[Document understanding data]
——

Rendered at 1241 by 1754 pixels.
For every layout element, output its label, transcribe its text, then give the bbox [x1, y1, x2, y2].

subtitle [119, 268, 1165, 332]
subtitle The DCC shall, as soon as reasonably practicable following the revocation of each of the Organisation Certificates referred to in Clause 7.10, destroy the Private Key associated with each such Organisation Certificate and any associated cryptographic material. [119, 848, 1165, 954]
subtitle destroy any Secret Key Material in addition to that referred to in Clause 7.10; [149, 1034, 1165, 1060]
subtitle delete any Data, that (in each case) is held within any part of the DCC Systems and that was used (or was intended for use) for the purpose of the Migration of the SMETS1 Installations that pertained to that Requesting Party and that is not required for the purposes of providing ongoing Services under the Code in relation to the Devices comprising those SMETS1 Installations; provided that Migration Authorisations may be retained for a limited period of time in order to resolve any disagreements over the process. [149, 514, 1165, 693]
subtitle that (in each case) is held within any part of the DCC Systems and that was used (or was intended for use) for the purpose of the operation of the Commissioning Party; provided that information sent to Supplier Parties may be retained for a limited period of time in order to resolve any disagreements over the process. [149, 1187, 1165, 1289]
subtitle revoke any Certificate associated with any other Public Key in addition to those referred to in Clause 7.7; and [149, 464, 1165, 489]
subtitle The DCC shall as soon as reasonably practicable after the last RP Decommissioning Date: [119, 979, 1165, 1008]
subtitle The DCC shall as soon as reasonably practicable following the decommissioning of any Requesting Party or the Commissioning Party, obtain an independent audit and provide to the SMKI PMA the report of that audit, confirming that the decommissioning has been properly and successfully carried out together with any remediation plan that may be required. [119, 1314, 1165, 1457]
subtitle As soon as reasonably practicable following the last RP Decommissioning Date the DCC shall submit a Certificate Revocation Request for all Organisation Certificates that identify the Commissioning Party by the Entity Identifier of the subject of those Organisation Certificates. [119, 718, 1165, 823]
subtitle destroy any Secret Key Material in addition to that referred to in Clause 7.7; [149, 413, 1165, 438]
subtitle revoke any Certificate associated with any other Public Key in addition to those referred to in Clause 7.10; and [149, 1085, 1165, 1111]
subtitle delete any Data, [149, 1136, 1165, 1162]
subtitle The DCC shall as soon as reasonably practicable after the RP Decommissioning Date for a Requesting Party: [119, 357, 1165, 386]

——

The data above should be reproduced in full, word for word.

Rendered at 1241 by 1754 pixels.
For every layout element, output its label, transcribe its text, then give the bbox [x1, y1, x2, y2].

subtitle [119, 268, 1165, 332]
subtitle The DCC shall, as soon as reasonably practicable following the revocation of each of the Organisation Certificates referred to in Clause 7.10, destroy the Private Key associated with each such Organisation Certificate and any associated cryptographic material. [119, 848, 1165, 954]
subtitle destroy any Secret Key Material in addition to that referred to in Clause 7.10; [149, 1034, 1165, 1060]
subtitle delete any Data, that (in each case) is held within any part of the DCC Systems and that was used (or was intended for use) for the purpose of the Migration of the SMETS1 Installations that pertained to that Requesting Party and that is not required for the purposes of providing ongoing Services under the Code in relation to the Devices comprising those SMETS1 Installations; provided that Migration Authorisations may be retained for a limited period of time in order to resolve any disagreements over the process. [149, 514, 1165, 693]
subtitle that (in each case) is held within any part of the DCC Systems and that was used (or was intended for use) for the purpose of the operation of the Commissioning Party; provided that information sent to Supplier Parties may be retained for a limited period of time in order to resolve any disagreements over the process. [149, 1187, 1165, 1289]
subtitle revoke any Certificate associated with any other Public Key in addition to those referred to in Clause 7.7; and [149, 464, 1165, 489]
subtitle The DCC shall as soon as reasonably practicable after the last RP Decommissioning Date: [119, 979, 1165, 1008]
subtitle The DCC shall as soon as reasonably practicable following the decommissioning of any Requesting Party or the Commissioning Party, obtain an independent audit and provide to the SMKI PMA the report of that audit, confirming that the decommissioning has been properly and successfully carried out together with any remediation plan that may be required. [119, 1314, 1165, 1457]
subtitle As soon as reasonably practicable following the last RP Decommissioning Date the DCC shall submit a Certificate Revocation Request for all Organisation Certificates that identify the Commissioning Party by the Entity Identifier of the subject of those Organisation Certificates. [119, 718, 1165, 823]
subtitle destroy any Secret Key Material in addition to that referred to in Clause 7.7; [149, 413, 1165, 438]
subtitle revoke any Certificate associated with any other Public Key in addition to those referred to in Clause 7.10; and [149, 1085, 1165, 1111]
subtitle delete any Data, [149, 1136, 1165, 1162]
subtitle The DCC shall as soon as reasonably practicable after the RP Decommissioning Date for a Requesting Party: [119, 357, 1165, 386]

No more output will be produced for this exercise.